Saturday, April 08, 2017

Ate Beaver For Lent

Bootleggin' BBQ Tavern, only a few blocks walk from our apartment, has an amusing treat available during Lent: beaver meat.

According to the Scientific American, when Catholicism came into contact with the new world they declared beaver a fish to accommodate local tastes.

"So in the 17th century, the Bishop of Quebec approached his superiors in the Church and asked whether his flock would be permitted to eat beaver meat on Fridays during Lent, despite the fact that meat-eating was forbidden. Since the semi-aquatic rodent was a skilled swimmer, the Church declared that the beaver was a fish. Being a fish, beaver barbeques were permitted throughout Lent. Problem solved!

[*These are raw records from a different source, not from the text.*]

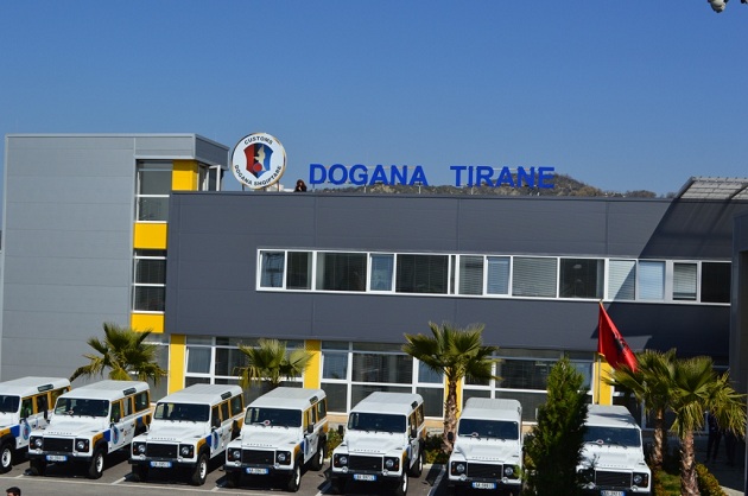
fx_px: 1089
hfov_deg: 37.9
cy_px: 248
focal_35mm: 52
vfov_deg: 25.7
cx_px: 374
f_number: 11
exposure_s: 1/500
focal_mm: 35
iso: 160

The Church, by the way, also classified another semi-aquatic rodent, the capybara, as a fish for dietary purposes. The critter, the largest rodent in the world, is commonly eaten during Lent in Venezuela. "It's delicious," one restaurant owner told the New York Sun in 2005. "I know it's a rat, but it tastes really good.""

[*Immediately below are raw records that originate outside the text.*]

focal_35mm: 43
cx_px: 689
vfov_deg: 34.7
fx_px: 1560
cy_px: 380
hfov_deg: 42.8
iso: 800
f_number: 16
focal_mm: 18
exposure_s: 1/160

Looks like I'm going to have to find a capybara dealer for next year.








The taste didn't exactly change my life.


NPR reports that something similar is going on with another weird animal to the north: muskrat.

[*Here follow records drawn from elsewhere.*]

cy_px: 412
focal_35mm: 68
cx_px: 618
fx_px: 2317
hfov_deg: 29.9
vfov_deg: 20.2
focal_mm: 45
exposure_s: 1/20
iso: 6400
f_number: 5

"In other parts of the country, it's been a longstanding habit to eat water-dwelling mammals during Lent. Muskrats are traditional in parts of the mid-Atlantic, for instance. The Southern Grille in Ellendale, Del., is serving muskrat during this Lenten season.

The dish is quite common in parts of Michigan. This time of year, lots of churches and social clubs host muskrat dinners — so many that the local stock has been partially depleted: Muskrats are being shipped in from Ohio."